(Saved data entries)

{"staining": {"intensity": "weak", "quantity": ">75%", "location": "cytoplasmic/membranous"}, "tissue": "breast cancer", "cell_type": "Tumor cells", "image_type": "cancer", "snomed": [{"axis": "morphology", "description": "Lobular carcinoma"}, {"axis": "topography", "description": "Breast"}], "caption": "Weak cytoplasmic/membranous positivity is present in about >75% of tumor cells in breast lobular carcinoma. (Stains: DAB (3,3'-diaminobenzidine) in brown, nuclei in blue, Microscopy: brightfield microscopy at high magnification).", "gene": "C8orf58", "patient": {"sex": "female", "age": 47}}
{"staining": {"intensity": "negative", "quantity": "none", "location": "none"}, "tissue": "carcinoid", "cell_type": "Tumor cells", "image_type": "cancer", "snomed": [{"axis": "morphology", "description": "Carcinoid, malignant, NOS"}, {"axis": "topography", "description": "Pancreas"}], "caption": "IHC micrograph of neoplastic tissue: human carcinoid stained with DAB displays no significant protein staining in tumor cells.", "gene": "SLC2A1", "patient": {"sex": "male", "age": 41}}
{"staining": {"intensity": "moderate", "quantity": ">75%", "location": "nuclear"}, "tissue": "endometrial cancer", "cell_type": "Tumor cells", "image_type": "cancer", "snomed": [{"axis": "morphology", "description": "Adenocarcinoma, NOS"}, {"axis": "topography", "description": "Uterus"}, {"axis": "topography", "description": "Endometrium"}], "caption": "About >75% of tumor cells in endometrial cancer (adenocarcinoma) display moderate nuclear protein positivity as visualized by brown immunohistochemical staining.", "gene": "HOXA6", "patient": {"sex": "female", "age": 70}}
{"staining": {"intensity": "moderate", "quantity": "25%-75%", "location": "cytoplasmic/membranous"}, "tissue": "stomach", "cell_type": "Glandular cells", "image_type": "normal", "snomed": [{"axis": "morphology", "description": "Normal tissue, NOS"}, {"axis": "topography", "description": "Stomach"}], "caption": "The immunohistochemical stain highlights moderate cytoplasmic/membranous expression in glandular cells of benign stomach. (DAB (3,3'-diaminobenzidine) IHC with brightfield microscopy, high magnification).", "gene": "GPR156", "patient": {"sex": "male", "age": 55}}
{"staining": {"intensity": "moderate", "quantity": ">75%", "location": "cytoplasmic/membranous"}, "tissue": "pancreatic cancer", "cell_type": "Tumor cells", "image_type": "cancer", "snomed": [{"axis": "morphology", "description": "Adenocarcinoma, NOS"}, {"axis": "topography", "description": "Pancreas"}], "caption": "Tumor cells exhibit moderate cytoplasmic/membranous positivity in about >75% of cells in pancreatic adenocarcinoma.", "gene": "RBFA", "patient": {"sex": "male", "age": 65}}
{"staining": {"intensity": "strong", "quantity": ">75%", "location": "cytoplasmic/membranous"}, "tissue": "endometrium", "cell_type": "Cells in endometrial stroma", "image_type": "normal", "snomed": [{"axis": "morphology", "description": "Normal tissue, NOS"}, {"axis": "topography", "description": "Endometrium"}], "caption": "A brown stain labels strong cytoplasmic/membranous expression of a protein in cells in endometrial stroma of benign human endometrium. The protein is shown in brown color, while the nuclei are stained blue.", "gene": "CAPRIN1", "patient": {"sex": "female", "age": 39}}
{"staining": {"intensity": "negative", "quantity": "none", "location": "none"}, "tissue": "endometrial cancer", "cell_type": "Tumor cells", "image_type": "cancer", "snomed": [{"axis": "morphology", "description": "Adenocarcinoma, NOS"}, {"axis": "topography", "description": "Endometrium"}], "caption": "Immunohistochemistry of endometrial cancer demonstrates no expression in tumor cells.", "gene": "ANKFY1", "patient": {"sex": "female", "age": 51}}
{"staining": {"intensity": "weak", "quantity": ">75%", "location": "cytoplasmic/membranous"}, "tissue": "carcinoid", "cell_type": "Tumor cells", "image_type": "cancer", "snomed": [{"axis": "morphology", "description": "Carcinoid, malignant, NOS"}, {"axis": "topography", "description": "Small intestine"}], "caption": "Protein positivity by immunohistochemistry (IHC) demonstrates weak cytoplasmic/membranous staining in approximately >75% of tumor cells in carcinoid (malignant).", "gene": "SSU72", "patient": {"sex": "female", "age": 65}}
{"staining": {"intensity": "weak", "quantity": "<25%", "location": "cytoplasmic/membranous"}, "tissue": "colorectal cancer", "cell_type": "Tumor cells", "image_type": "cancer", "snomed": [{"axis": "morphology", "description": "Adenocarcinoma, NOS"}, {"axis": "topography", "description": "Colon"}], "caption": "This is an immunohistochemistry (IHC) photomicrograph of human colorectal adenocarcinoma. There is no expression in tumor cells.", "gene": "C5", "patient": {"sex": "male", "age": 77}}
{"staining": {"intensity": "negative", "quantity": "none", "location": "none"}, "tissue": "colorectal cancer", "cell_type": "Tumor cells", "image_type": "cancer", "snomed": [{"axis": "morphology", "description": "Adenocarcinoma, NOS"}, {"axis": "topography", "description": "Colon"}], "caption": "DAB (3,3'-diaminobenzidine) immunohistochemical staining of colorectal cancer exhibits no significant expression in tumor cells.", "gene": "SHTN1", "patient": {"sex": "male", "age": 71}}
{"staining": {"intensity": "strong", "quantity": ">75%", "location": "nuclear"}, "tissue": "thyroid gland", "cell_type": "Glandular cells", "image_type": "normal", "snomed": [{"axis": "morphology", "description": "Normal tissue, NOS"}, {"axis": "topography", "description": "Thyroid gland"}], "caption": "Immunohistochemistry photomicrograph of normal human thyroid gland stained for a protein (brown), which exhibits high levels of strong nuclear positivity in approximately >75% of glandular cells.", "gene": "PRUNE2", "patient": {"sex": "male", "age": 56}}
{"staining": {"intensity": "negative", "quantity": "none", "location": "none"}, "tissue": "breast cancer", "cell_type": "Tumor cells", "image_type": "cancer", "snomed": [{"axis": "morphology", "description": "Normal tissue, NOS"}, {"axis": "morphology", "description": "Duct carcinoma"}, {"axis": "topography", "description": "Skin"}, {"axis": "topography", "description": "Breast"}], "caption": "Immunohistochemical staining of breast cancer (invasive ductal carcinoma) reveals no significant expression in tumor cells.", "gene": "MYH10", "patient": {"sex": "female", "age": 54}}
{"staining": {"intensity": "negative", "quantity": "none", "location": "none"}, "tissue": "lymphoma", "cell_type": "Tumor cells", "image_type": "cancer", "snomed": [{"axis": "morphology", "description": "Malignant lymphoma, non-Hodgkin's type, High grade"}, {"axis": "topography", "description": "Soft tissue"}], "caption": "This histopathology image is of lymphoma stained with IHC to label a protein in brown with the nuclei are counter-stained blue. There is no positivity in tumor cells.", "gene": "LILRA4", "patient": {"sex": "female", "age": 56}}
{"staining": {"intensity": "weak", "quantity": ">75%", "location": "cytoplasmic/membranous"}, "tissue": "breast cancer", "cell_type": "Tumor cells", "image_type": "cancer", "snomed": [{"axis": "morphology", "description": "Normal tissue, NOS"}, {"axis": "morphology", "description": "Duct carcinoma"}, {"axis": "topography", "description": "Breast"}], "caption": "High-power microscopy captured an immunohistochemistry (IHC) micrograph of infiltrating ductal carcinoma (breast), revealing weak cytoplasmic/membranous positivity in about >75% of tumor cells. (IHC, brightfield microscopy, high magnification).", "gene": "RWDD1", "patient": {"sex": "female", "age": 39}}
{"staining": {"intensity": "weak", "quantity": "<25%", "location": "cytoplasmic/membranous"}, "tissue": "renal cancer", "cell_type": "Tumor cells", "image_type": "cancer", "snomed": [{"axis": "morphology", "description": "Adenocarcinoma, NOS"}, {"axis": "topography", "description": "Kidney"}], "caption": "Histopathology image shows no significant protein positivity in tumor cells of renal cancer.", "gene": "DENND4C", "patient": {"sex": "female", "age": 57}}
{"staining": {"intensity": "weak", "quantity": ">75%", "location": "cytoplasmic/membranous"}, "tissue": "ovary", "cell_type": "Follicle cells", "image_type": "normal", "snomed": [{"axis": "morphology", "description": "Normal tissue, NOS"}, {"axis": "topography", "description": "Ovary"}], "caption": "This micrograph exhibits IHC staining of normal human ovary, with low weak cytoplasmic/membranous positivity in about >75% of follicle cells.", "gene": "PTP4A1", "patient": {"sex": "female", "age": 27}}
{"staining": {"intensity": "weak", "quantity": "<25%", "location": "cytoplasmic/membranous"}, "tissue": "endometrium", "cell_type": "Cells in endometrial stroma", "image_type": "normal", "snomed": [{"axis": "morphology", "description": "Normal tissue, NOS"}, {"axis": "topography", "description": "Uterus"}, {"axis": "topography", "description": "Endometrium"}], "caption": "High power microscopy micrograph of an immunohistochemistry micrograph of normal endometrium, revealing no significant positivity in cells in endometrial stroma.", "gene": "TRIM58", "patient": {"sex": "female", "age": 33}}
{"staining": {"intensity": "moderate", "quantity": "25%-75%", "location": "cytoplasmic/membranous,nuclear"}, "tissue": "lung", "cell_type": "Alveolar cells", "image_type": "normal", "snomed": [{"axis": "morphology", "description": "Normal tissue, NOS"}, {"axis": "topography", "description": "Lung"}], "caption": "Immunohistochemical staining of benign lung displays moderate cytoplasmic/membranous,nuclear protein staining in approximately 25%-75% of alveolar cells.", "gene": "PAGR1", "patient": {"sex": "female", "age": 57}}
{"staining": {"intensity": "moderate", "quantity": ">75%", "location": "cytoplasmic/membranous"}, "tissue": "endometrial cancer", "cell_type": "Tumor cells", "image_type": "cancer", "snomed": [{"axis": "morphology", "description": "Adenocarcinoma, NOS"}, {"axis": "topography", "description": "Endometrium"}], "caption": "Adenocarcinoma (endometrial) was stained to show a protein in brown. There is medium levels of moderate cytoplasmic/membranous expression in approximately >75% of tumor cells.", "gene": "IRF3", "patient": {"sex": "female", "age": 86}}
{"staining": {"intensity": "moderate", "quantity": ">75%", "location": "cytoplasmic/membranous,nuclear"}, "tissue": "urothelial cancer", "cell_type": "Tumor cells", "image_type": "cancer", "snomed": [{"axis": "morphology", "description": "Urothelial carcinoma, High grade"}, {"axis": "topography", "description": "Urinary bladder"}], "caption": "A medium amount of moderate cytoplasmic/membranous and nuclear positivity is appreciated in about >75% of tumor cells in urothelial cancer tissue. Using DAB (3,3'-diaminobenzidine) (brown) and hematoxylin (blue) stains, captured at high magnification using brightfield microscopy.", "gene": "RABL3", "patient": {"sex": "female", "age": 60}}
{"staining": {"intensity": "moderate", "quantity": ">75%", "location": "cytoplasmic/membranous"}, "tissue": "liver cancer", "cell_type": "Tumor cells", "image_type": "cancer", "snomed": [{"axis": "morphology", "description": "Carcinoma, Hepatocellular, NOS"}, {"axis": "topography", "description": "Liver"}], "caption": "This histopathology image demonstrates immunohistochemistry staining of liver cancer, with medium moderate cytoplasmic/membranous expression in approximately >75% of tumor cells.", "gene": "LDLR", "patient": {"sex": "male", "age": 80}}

* **Description of the task**: Above are the records; repeat exactly the lines from the one holding "immunohistochemical stain highlights" down to the one holding "cells exhibit moderate", end lines included.

* **Task output**:
{"staining": {"intensity": "moderate", "quantity": "25%-75%", "location": "cytoplasmic/membranous"}, "tissue": "stomach", "cell_type": "Glandular cells", "image_type": "normal", "snomed": [{"axis": "morphology", "description": "Normal tissue, NOS"}, {"axis": "topography", "description": "Stomach"}], "caption": "The immunohistochemical stain highlights moderate cytoplasmic/membranous expression in glandular cells of benign stomach. (DAB (3,3'-diaminobenzidine) IHC with brightfield microscopy, high magnification).", "gene": "GPR156", "patient": {"sex": "male", "age": 55}}
{"staining": {"intensity": "moderate", "quantity": ">75%", "location": "cytoplasmic/membranous"}, "tissue": "pancreatic cancer", "cell_type": "Tumor cells", "image_type": "cancer", "snomed": [{"axis": "morphology", "description": "Adenocarcinoma, NOS"}, {"axis": "topography", "description": "Pancreas"}], "caption": "Tumor cells exhibit moderate cytoplasmic/membranous positivity in about >75% of cells in pancreatic adenocarcinoma.", "gene": "RBFA", "patient": {"sex": "male", "age": 65}}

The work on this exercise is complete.